━━ TEXT TO READ

The boat was far from finished. It was still without masts, rigging, sails, and literally hundreds of pieces of hardware inside and out that made it liveable in and sailable. Eastwoods' crew of boat-builders laboured another week of long days, while John Eastwood and Crowhurst, who was now in the yard full-time, argued constantly and bitterly, both giving conflicting instructions to the workmen.

They also argued about money. Eastwoods claimed that the extra work of Crowhurst's improvements, additions, and innovations had nearly doubled the cost of the boat, and they
demanded that he provide a £1,000 releasing fee before he took the boat away from the yard.

The still-unfinished trimaran was pronounced ready to sail – as far as Teignmouth anyway – on 2 October. Crowhurst set out expecting to make the trip in three days.

━━━━
━━ GIVEN MATERIAL

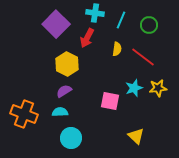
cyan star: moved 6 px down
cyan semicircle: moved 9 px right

━━━━

STATED TASK A
According to the text about Crowhurst's boat, how much of a releasing fee did Eastwoods demand before he could take the boat from the yard?
STATED TASK B
Copy everything in the text about Crowhurst's boat from "The boat was" down to "from the yard.".
STATED TASK C
List the things the text about Crowhurst's boat says the boat was still without.
The material has no connection to the text about Crowhurst's boat.

FINISHED ANSWER A
£1,000

FINISHED ANSWER B
The boat was far from finished. It was still without masts, rigging, sails, and literally hundreds of pieces of hardware inside and out that made it liveable in and sailable. Eastwoods' crew of boat-builders laboured another week of long days, while John Eastwood and Crowhurst, who was now in the yard full-time, argued constantly and bitterly, both giving conflicting instructions to the workmen.

They also argued about money. Eastwoods claimed that the extra work of Crowhurst's improvements, additions, and innovations had nearly doubled the cost of the boat, and they
demanded that he provide a £1,000 releasing fee before he took the boat away from the yard.

FINISHED ANSWER C
Masts, rigging, sails, and hundreds of pieces of hardware inside and out